EXCERPT:
===============

Bucky quickly pointed to human ingenuity to answer this question. Technological advances have disintegrated the once ominous Malthusian constraints, and over the last centuries the proportion of people that are clothed, fed, and housed is higher than ever before. In fact, the high-yield seed varieties and agronomical development of the Green Revolution in the 1960s resulted in enough food production to feed everybody in the world. Additionally, energy technology is at a point were all could have access to modern energy services. Yet the doctrine of winners and losers persists, allowing an illusion of perpetual scarcity to rule the dynamics of modern markets for goods and commodities. The result is a state of arrested productivity and a cognitive bias supporting exclusivity rather than inclusivity. The real world implications of this paradigm has allowed over a 1.5 billion people in the world to continuously suffer from chronic hunger and disease, and just as many depending on wood fuels as their main source of energy.

This paradoxical situation is exactly what Buckminster Fuller worked throughout his life. He challenged the accepted view and reminded us that we possess the technology to provide a historically unprecedented quality of life to all occupants of Spaceship Earth. Since then our technology has only improved, costs have decreased and access to information has only widened. In essence, humanity’s real wealth, the body of ever accumulating knowledge, has ballooned to levels unimaginable. At this point, what is astounding is that regardless of our technological advances we have failed to extend basic quality of life to all of humanity.

===============

ENTRIES SHOWN:
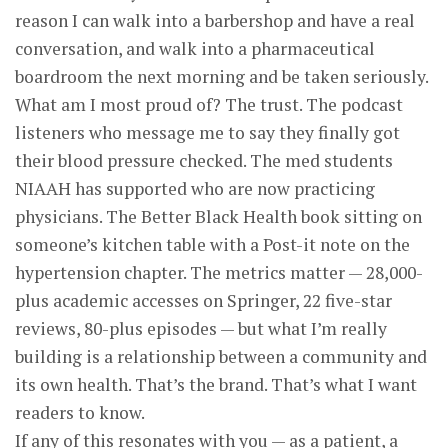
reason I can walk into a barbershop and have a real
conversation, and walk into a pharmaceutical
boardroom the next morning and be taken seriously.
What am I most proud of? The trust. The podcast
listeners who message me to say they finally got
their blood pressure checked. The med students
NIAAH has supported who are now practicing
physicians. The Better Black Health book sitting on
someone’s kitchen table with a Post-it note on the
hypertension chapter. The metrics matter — 28,000-
plus academic accesses on Springer, 22 five-star
reviews, 80-plus episodes — but what I’m really
building is a relationship between a community and
its own health. That’s the brand. That’s what I want
readers to know.
If any of this resonates with you — as a patient, a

===============

WHAT YOU WILL DO:
1: Reproduce everything in the Buckminster Fuller passage from "This paradoxical situation" down to "all of humanity.".
2: Carry the Buckminster Fuller passage forward, beginning after its final sentence.

RESPONSES BY ITEM NUMBER:
1:
This paradoxical situation is exactly what Buckminster Fuller worked throughout his life. He challenged the accepted view and reminded us that we possess the technology to provide a historically unprecedented quality of life to all occupants of Spaceship Earth. Since then our technology has only improved, costs have decreased and access to information has only widened. In essence, humanity’s real wealth, the body of ever accumulating knowledge, has ballooned to levels unimaginable. At this point, what is astounding is that regardless of our technological advances we have failed to extend basic quality of life to all of humanity.

2:
Our modern civilization is often cynical, rejecting ambitious and positive views by deeming them unattainable, idealistic and utopian. For example, Bucky’s fundamental assumption establishes that humanity is a resounding success, but this simple idea has failed to permeate the collective consciousness because it is so diametrically opposed to the doctrine of winners and losers. Instead the common assumption is utilitarian and skeptical, centering solely on competition and scarcity. It is not uncommon for exceptional intentions to permeate societies slowly, for example the Declaration of Independence led to the foundation of America based on the values of freedom and equality, but it took almost two more centuries until these ideals rang true for all its citizens. Even if delayed, powerful viewpoints, whose virtues are self-apparent, eventually surface in unexpected ways. Providing for all has not yet become a global priority, but the message is resonating with an ever-increasing number of people and is on its way to critical mass. Unfortunately we are still not there, and despite humanity’s experience transcending limitations, the current paradigm continues to support an outdated Malthusian view.

The perpetuation of this obsolete perspective is prolonged because not enough people understand the sheer magnitude and growth of humanity’s real wealth. In other words, people do not yet understand what Buckminster Fuller clearly demystified with his life’s work, epitomized by the conclusion that through the unselfish deployment of our existing technology, we can resolve all of humanity’s basic needs. The time for us to shed the chains of a legacy mindset has come. Our ability to precipitate this paradigm shift is the key for a new tomorrow.